That is 45.2% above the $710.9 billion recorded at the end of 2008, according to the latest data from BlackRock’s ETF Landscape Year End 2009 report. A press release said the global ETF industry had 1,939 ETFs with 3,775 listings, and assets of $1.032 trillion from 109 providers on 40 exchanges around the world at the end of December.
BlackRock explained the growth by saying the challenging market conditions of 2008 caused a significant shift in investors’ risk appetite, in their evaluation of counterparty risk, and their desire for liquidity. According to the firm, during 2009 many investors found that ETFs met their desire for greater transparency in relation to the issues of cost, transparency of holdings, transparency of price, liquidity, product structure, risk and return as they relate to investment alternatives.
“Over the past decade the compound annual growth rate for ETF assets globally was 56.3%, it was 58.1% in the United States, 53.1% in Canada and 90.5% in Europe, and there are no signs that investor interest in ETFs is fading. Investors are finding that ETFs are products that work well in every market environment,” said Deborah Fuhr, global head of ETF Research & Implementation Strategy at BlackRock, in the announcement.

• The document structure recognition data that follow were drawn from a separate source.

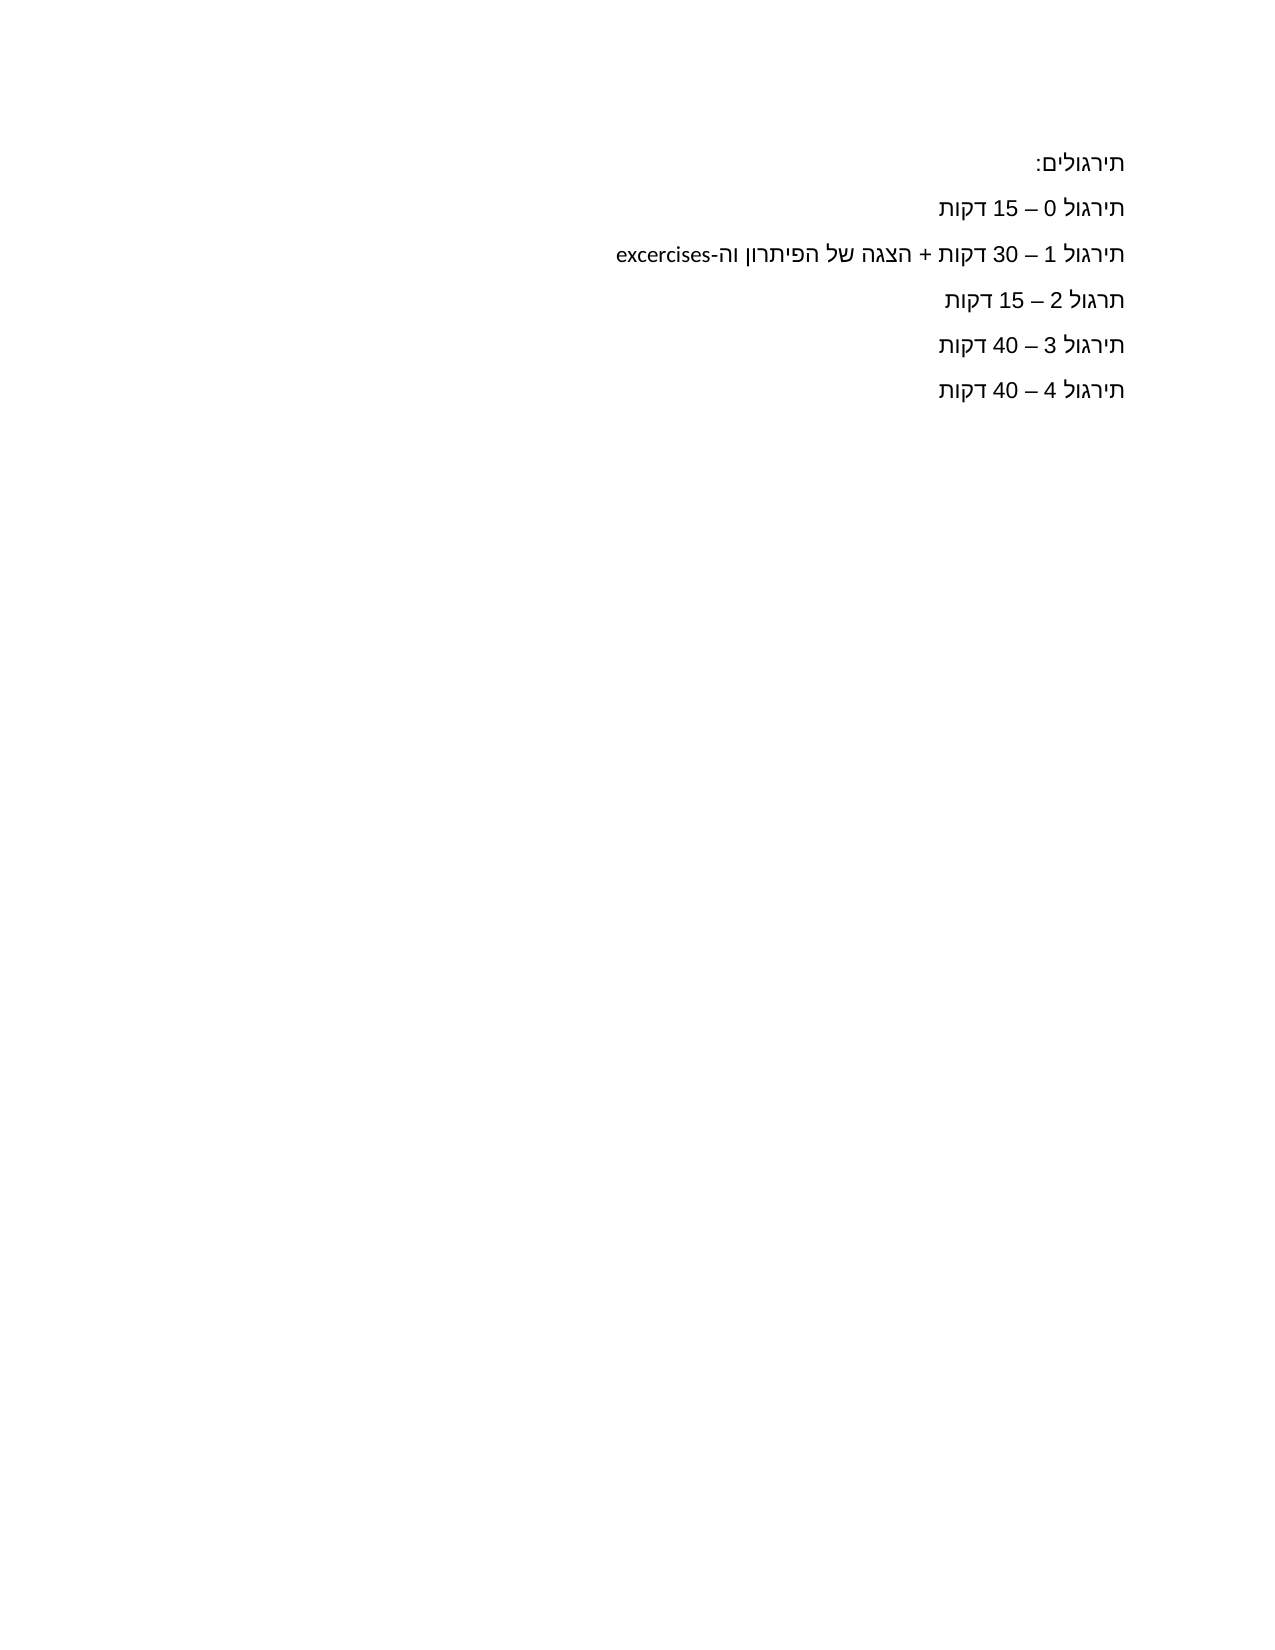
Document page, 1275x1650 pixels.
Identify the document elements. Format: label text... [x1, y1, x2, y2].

text תירגול 1 – 30 דקות + הצגה של הפיתרון וה-excercises [150, 240, 1125, 268]
text תירגול 0 – 15 דקות [150, 195, 1125, 221]
text תרגול 2 – 15 דקות [150, 287, 1125, 313]
text תירגול 3 – 40 דקות [150, 332, 1125, 358]
text תירגול 4 – 40 דקות [150, 377, 1125, 404]
text תירגולים: [150, 150, 1125, 176]
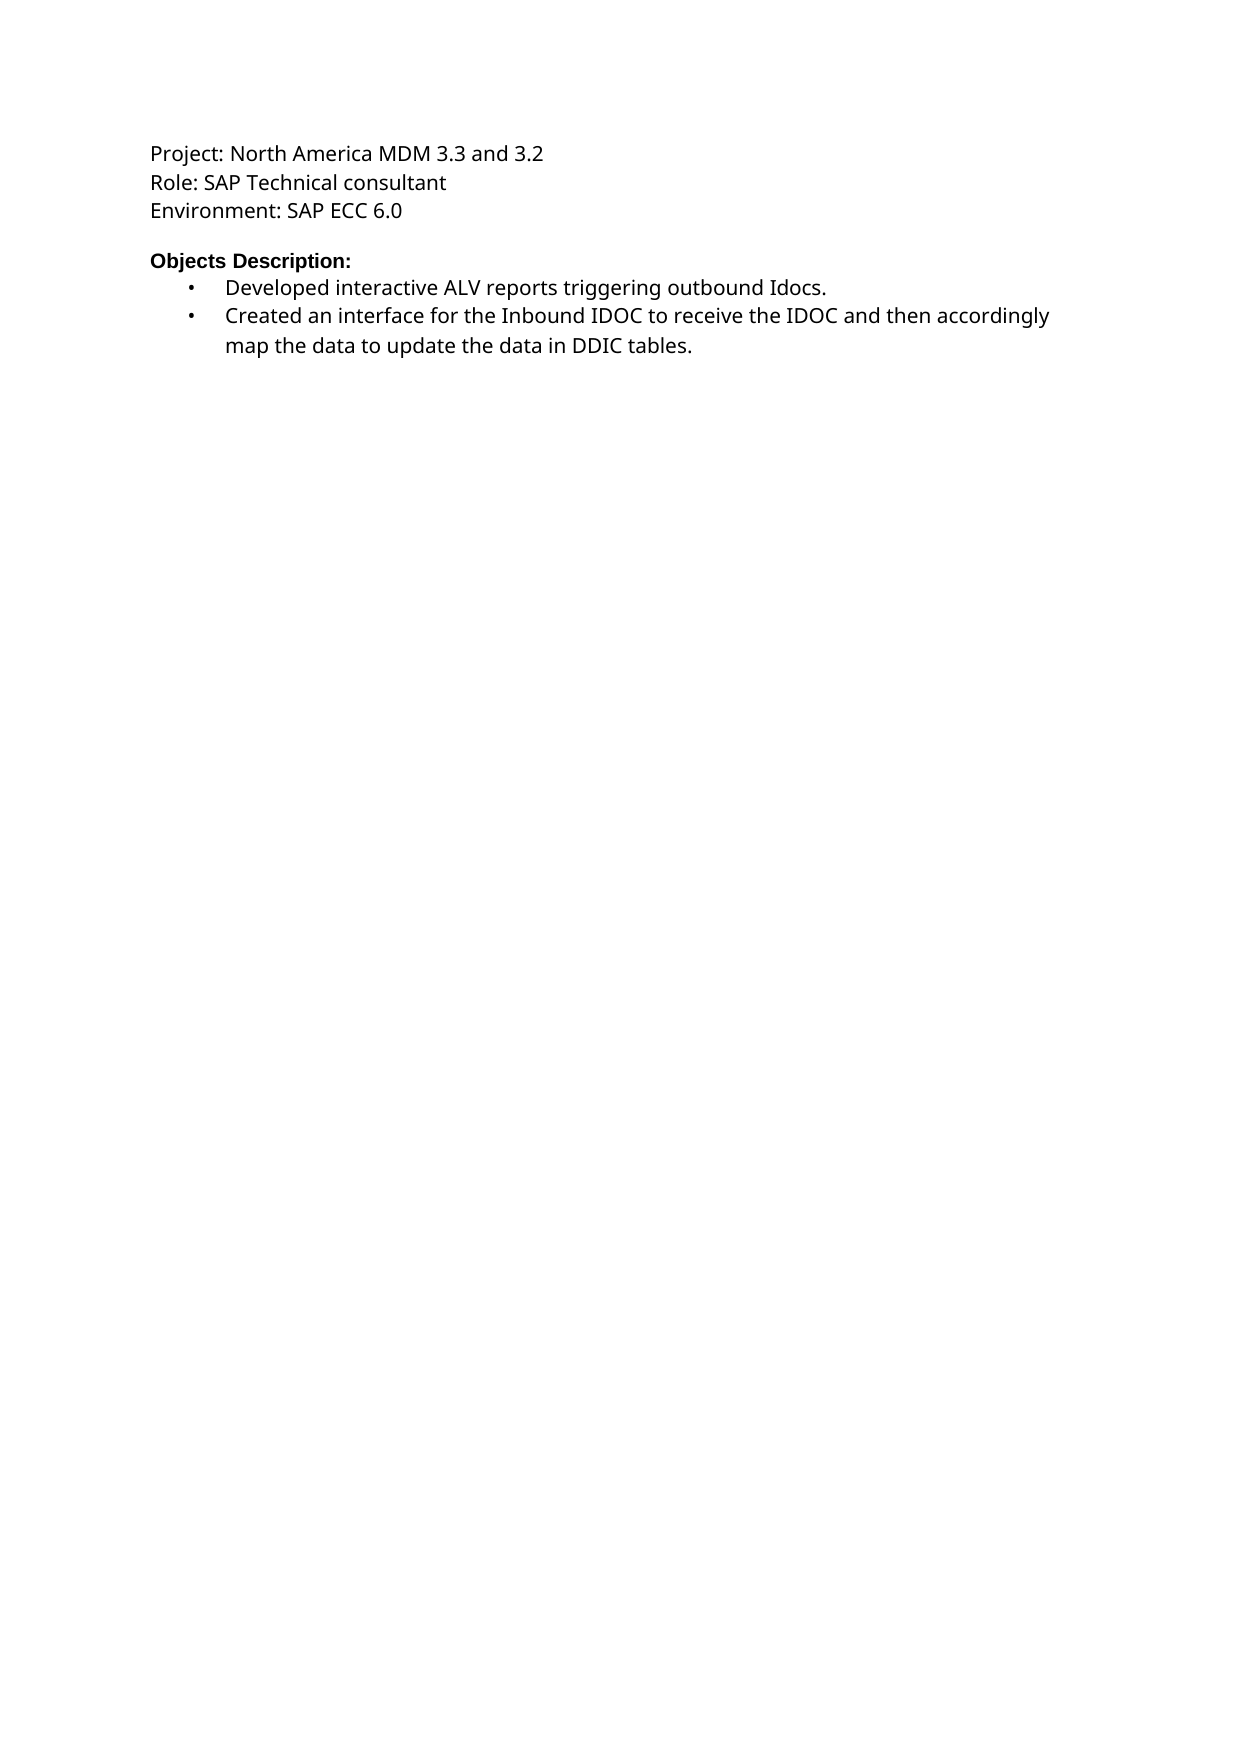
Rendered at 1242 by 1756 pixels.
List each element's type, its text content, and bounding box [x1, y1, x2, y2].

list Created an interface for the Inbound IDOC to receive the IDOC and then accordingly map the data to update the data in DDIC tables. [187, 302, 1086, 360]
list Developed interactive ALV reports triggering outbound Idocs. [187, 273, 1094, 301]
subtitle Objects Description: [150, 248, 1094, 272]
text Project: North America MDM 3.3 and 3.2 Role: SAP Technical consultant Environment: SAP ECC 6.0 [150, 139, 562, 225]
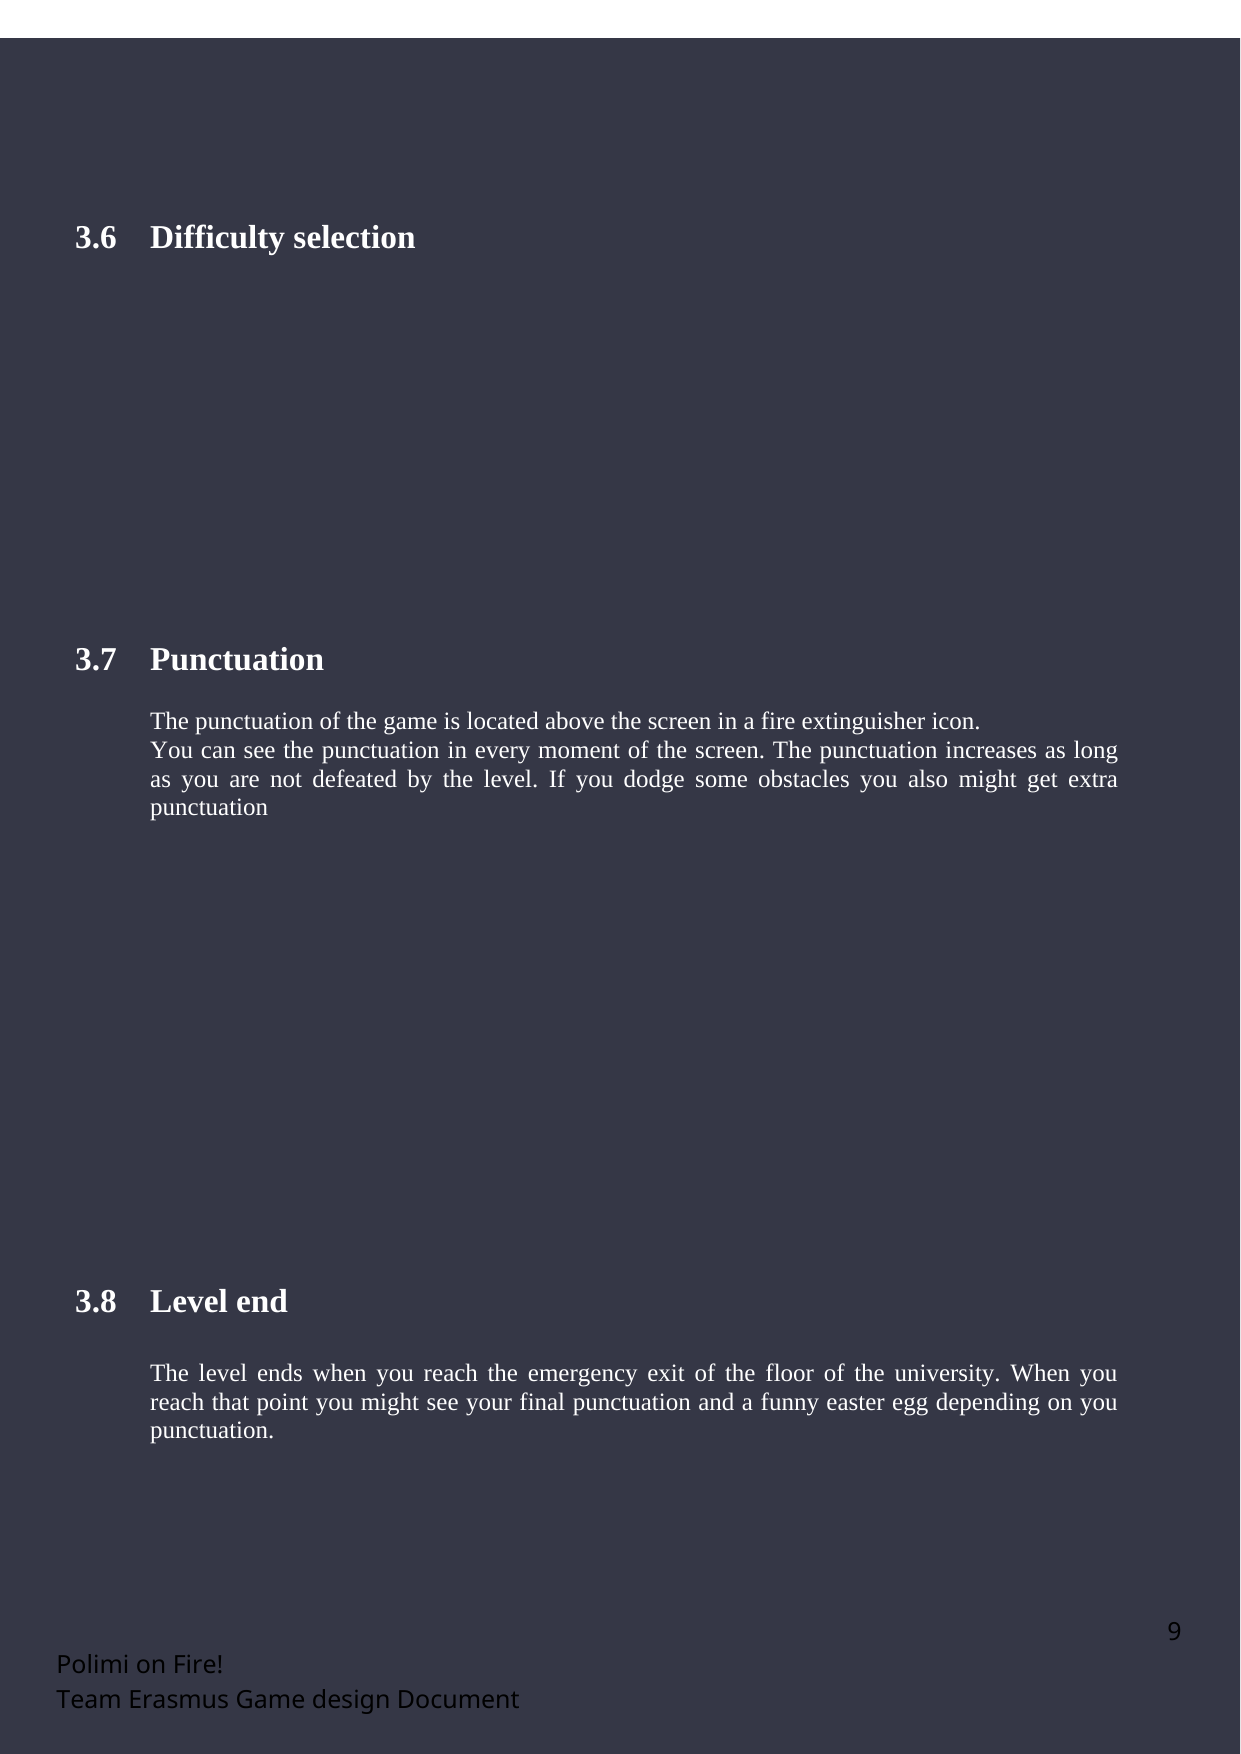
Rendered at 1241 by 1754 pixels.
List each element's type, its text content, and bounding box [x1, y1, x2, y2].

list You can see the punctuation in every moment of the screen. The punctuation increases as long as you are not defeated by the level. If you dodge some obstacles you also might get extra punctuation [150, 735, 1119, 821]
picture [0, 38, 1241, 1754]
list The level ends when you reach the emergency exit of the floor of the university. When you reach that point you might see your final punctuation and a funny easter egg depending on you punctuation. [150, 1358, 1119, 1444]
list The punctuation of the game is located above the screen in a fire extinguisher icon. [150, 706, 1119, 735]
list Level end [75, 1281, 1237, 1319]
list Difficulty selection [75, 217, 1237, 256]
list Punctuation [75, 639, 1237, 677]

According to BlackRock’s data, during the year, fixed-income, equity, and commodity-based ETFs enjoyed heavy inflows as some investors adjusted their risk profiles. In the beginning of the year, given rising levels of risk aversion, ETFs tracking equity markets perceived as higher risk suffered much of the capital outflow, notably Asian and global (excluding U.S.) equities.
After the markets turned in March, and kept rising through year-end, investments moved back into areas that had been shunned for the preceding year and a half. The changes in investor sentiment are shown in the net new asset data into ETFs tracking corporate bond, inflation, aggregate indexes, international and emerging market indexes, and commodities.